Injury Suffered by a Fall: Compensability under the NC Workers' Comp Act

A fall itself is usually considered a compensable accident under the NC Workers' (workmen's) Compensation Act. North Carolina has adopted the unexplained-fall rule. Under this rule, a claim should be compensable when an employee suffers injuries from a fall if there is no evidence that the fall arose from a cause independent of employment. When a fall is the incident leading to injury, an unusual event does not have to be shown since the fall is by itself a compensable accident. However, if the injury suffered by a fall is only attributable to an employee's idiopathic condition and no factors attributable to employment intervene or contribute to cause the injury, an employee's workers' comp. claim is not compensable. If an injury by fall is partly attributable to any risk of employment, a claim should be compensable, even if the employee suffered from a pre-existing idiopathic condition that may have contributed to the injury. No affirmative evidence as to what caused the fall is necessary to support a finding of an accident by fall.
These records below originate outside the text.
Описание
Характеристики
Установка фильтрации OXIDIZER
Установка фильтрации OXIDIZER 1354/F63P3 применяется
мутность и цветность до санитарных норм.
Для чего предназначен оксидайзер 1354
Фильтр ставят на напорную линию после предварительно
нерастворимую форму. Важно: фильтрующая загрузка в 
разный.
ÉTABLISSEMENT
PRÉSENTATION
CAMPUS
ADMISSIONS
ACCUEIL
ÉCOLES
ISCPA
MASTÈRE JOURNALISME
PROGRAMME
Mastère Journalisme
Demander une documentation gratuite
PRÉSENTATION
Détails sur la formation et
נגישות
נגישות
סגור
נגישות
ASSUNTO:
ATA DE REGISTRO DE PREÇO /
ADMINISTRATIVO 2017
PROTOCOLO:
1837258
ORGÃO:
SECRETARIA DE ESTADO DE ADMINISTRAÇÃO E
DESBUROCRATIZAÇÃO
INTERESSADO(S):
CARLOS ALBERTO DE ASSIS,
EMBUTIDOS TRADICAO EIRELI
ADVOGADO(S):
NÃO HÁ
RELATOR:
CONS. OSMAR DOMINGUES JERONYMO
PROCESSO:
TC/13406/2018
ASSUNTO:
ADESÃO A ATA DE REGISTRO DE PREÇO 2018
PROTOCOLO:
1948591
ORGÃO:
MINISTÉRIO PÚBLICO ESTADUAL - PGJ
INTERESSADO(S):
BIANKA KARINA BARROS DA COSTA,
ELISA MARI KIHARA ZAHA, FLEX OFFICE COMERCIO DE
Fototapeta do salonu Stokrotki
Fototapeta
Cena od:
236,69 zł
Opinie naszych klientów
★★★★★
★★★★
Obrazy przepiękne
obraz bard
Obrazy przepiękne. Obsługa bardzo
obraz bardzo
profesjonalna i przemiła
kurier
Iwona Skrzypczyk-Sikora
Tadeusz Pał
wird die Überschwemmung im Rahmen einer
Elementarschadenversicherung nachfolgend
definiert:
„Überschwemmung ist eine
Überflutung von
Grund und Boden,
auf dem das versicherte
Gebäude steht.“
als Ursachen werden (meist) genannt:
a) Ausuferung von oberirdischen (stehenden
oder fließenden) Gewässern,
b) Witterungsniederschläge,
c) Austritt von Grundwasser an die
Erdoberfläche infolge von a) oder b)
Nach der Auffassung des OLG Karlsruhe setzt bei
NC and the Workers' Comp Rule that an Employee's Actions cannot Bar a Claim

An employer may not say that an employee suffered an accident because of his own reckless actions. Contributory negligence of an employee is not a defense to workers; compensation liability. Even if the employee acted with gross negligence, a workers' comp claim will not be barred.

Fights and Assaults and the Workers' Compensation Act in North Carolina

An employee can recover under the NC workers' comp law if assaulted over an argument concerning work. North Carolina recognizes that disagreements may arise from time to time when people work together and that it is reasonable to foresee that fights may occur between employees. However, fights that occur between employees because the employees do not like each other or for some reason not related to employment are not allowed. If these fights were covered by workers' compensation law, an employer would have to fire an employee in order to avoid possible liability resulting from these fights.

Injuries Due to the Exposure to Weather under NC Workers' Compensation Law

In North Carolina, a rule has been made that an employee who is injured because of exposure to certain weather hazards will be covered under the Workers' Comp Act. The job has to expose an employee to conditions greater than those which he would be exposed without that job. Some injuries that could result from certain weather conditions of employment include heat exhaustion, sunstroke and hypothermia (freezing).